The success rate locally, described as residents who receive permanent residency and remain in Greater Sudbury, is more than 90 per cent, he said.

“There’s a path to employment, and (the RNIP program) offers these opportunities, more people will want to come here and take on these jobs and opportunities as well.”

During his presentation, Miller said the RNIP program will face some fine-tuning to help hash out gaps identified during its pilot stage.

“We want to make sure that the need, the desire, attaches with it some responsibility,” he said. 

“These are larger conversations that have to do with provinces and the importance of every community that says they want people to make sure of the responsibility that comes with it.”

The roles and responsibilities between sponsors, communities and the federal government need to be clearly defined, he said, describing the goal as “making sure newcomers are properly welcomed.”

Immigration, Refugees and Citizenship Minister Marc Miller speaks during Wednesday’s announcement at Spectrum Telecom headquarters in Sudbury. Tyler Clarke /

Infrastructure to accommodate growing populations is also important, such as housing.

With a growing population comes the need for more housing, and Greater Sudbury’s rental vacancy rate is currently hovering at around 1.7 per cent.

There’s a role for both the federal government and the province to ensure that supply is increased, he said, adding that although the federal government has made recent strides, “Has it been enough? Certainly not.”

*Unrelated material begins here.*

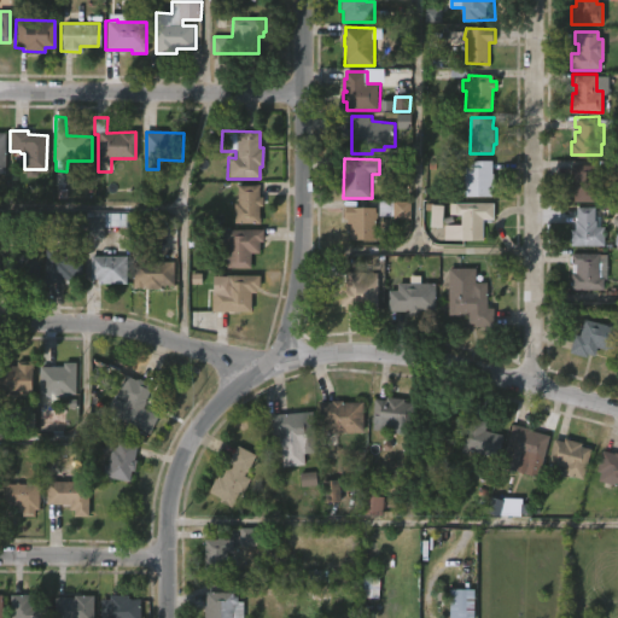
[(495,170),(495,175),(496,175),(495,197),(466,197),(467,168),(474,168),(474,162),(495,162),(495,170)]
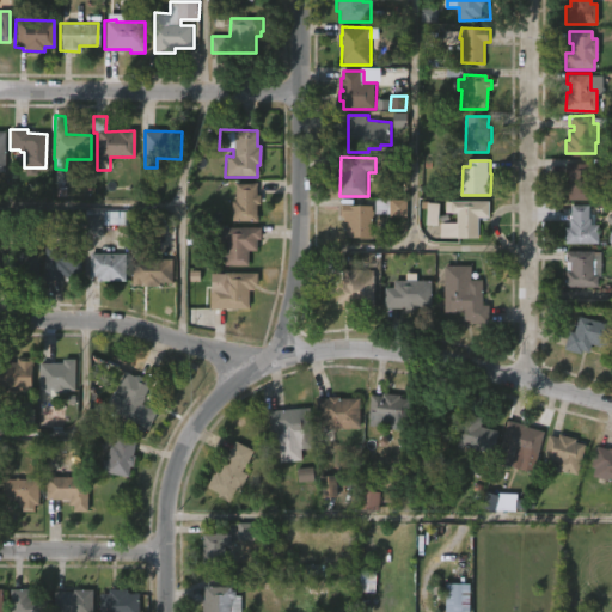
[(591,171),(591,200),(568,200),(568,173),(565,173),(565,163),(593,163),(593,171),(591,171)]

The affordable side of the market needs to be prioritized, he said, noting this as a more important variable than vacancy rates.

One recent announcement on this front came last month, when the federal government pledged $73 million for a 347-unit downtown apartment building, of which $70 million is a repayable loan.

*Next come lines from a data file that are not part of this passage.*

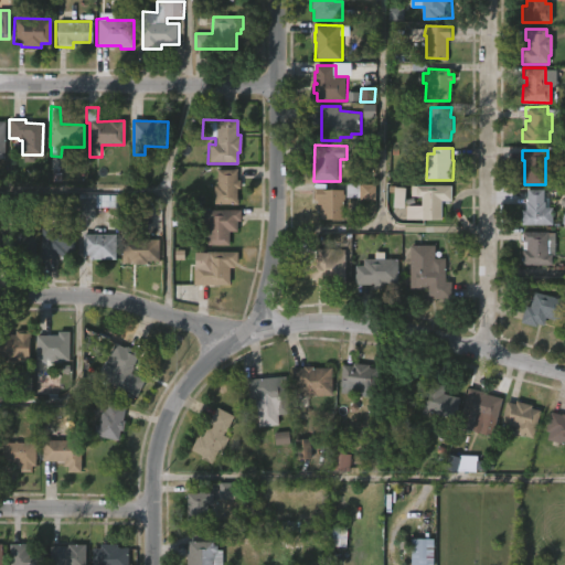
[(236,177),(236,179),(241,179),(241,188),(236,188),(236,206),(213,206),(214,184),(216,184),(216,169),(236,169),(236,177)]
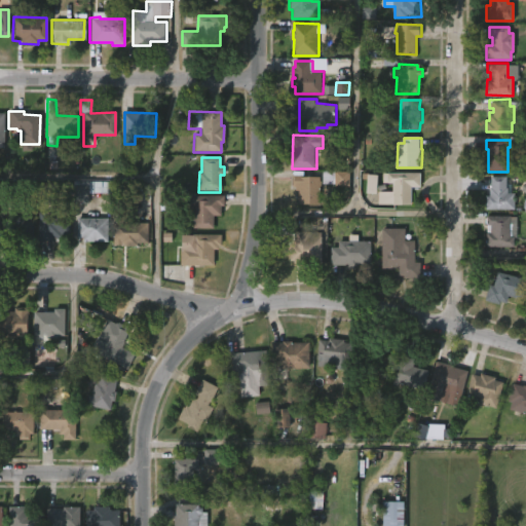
[(348,171),(348,185),(321,184),(321,186),(318,186),(318,203),(298,203),(298,190),(294,190),(294,186),(291,186),(291,175),(318,176),(318,179),(321,179),(321,171),(348,171)]
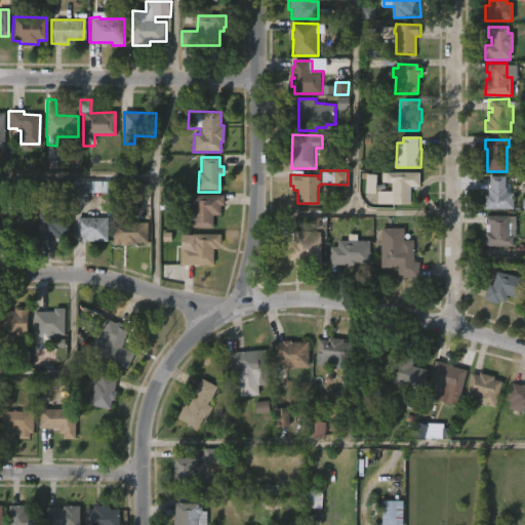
[(418,180),(418,186),(409,186),(409,203),(376,203),(376,190),(391,191),(391,182),(380,182),(380,172),(418,172),(418,180)]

Wednesday’s announcement also included the introduction of a Francophone Community Immigration Pilot, which was not fully defined.

This, a media release noted, has been “modelled on the success of the RNIP and as part of our Francophone Immigration Policy,” and will launch this autumn.

“The pilot will focus on increasing the number of French-speaking newcomers settling in Francophone minority communities outside of Quebec and will help ensure the economic development of Francophone minority communities, while also helping to restore and increase their demographic weight.”

If interested, Greater Sudbury would need to apply for the Francophone Community Immigration Pilot, as they will also need to do with the next incarnation of the RNIP.

“With this announcement today we have the potential of doubling the number of people that will be able to welcome according to the parameters of the programs,” Miller said.

The Minister later added, “there’s no reason to believe” Greater Sudbury’s application for the permanent RNIP program will not be successful.